Image
Stanford EE

GBZ File Format for Pangenome Graphs

Summary
Prof Jouni Sirén (UC Santa Cruz)
Packard 202
Oct
6
Date(s)
Content

Abstract: Pangenome graphs representing aligned genome assemblies are being shared in the text-based Graphical Fragment Assembly format. As the number of assemblies grows, there is a need for a file format that can store the highly repetitive data space-efficiently. We propose the GBZ file format as a new interchange format for pangenome graphs. The format has three somewhat contradictory aims:

1) Store the graph and the paths representing the assemblies space-efficiently.

2) Enable loading the data quickly into useful in-memory data structures.

3) Keep the format simple to allow independent implementations optimized for different purposes.

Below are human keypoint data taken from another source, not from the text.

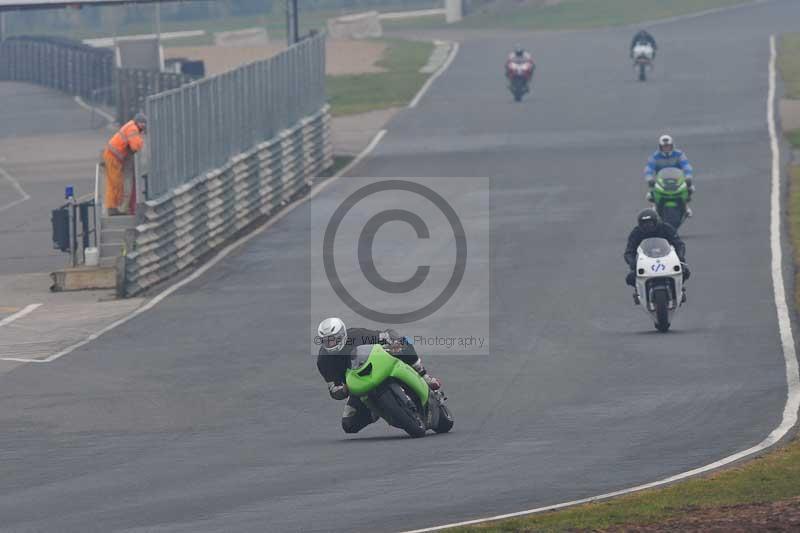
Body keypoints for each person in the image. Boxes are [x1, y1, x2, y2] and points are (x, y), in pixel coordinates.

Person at [316, 317, 441, 434]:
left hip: (379, 366)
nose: (330, 344)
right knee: (349, 425)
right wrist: (343, 390)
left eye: (333, 339)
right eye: (326, 341)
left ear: (342, 335)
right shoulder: (323, 360)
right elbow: (333, 389)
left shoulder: (357, 335)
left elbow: (386, 334)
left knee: (404, 342)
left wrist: (393, 342)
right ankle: (375, 411)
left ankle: (424, 376)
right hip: (359, 387)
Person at [623, 208, 690, 287]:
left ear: (656, 221)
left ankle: (678, 288)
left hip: (667, 259)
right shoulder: (636, 232)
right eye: (644, 223)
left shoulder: (665, 228)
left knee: (685, 271)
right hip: (645, 262)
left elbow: (679, 244)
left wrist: (680, 257)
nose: (647, 226)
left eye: (650, 223)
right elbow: (629, 251)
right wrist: (633, 263)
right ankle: (639, 292)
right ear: (640, 224)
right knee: (630, 278)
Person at [103, 112, 146, 215]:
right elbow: (135, 146)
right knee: (115, 183)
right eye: (142, 123)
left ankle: (115, 207)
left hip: (113, 156)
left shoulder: (131, 126)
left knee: (116, 183)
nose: (144, 125)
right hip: (112, 157)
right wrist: (140, 142)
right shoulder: (133, 129)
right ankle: (112, 208)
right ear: (137, 122)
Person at [644, 134, 695, 216]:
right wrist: (649, 178)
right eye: (664, 147)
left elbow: (686, 166)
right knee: (651, 194)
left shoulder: (679, 154)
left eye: (668, 146)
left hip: (677, 179)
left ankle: (686, 207)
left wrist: (688, 176)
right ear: (660, 147)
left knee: (690, 189)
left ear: (672, 146)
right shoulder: (654, 156)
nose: (666, 148)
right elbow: (649, 168)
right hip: (661, 180)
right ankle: (655, 207)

The key part of the GBZ format is the GBWT data structure, which encodes the paths using the Burrows-Wheeler transform (BWT). The BWT is partitioned between the nodes of the graph, and the fragment stored in each node tells where each path visiting the node continues from that node.

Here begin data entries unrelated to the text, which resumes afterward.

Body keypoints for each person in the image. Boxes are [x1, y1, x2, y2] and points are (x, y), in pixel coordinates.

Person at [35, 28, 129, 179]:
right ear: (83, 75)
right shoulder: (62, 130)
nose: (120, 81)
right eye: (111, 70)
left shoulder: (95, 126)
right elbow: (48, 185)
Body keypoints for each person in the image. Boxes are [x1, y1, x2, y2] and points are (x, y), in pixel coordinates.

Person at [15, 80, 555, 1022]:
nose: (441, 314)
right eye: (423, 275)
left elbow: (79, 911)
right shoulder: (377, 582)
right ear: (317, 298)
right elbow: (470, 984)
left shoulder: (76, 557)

Bio: Jouni Sirén is an Associate Research Scientist at the UC Santa Cruz Genomics Institute, working at the intersection of algorithm engineering and bioinformatics. He received his PhD in Computer Science from the University of Helsinki in 2012. Prior to joining the UC Santa Cruz in 2018, he was a postdoctoral researcher at the University of Chile in 2013-2014 and at the Wellcome Sanger Institute in 2015-2017. His research interests include data compression, space-efficient data structures, string algorithms, and pangenome graphs. Most of his current work is done in the context of the Human Pangenome Reference Consortium, which aims to sequence and assemble genomes from individuals from diverse populations in order to better represent the human genomic landscape.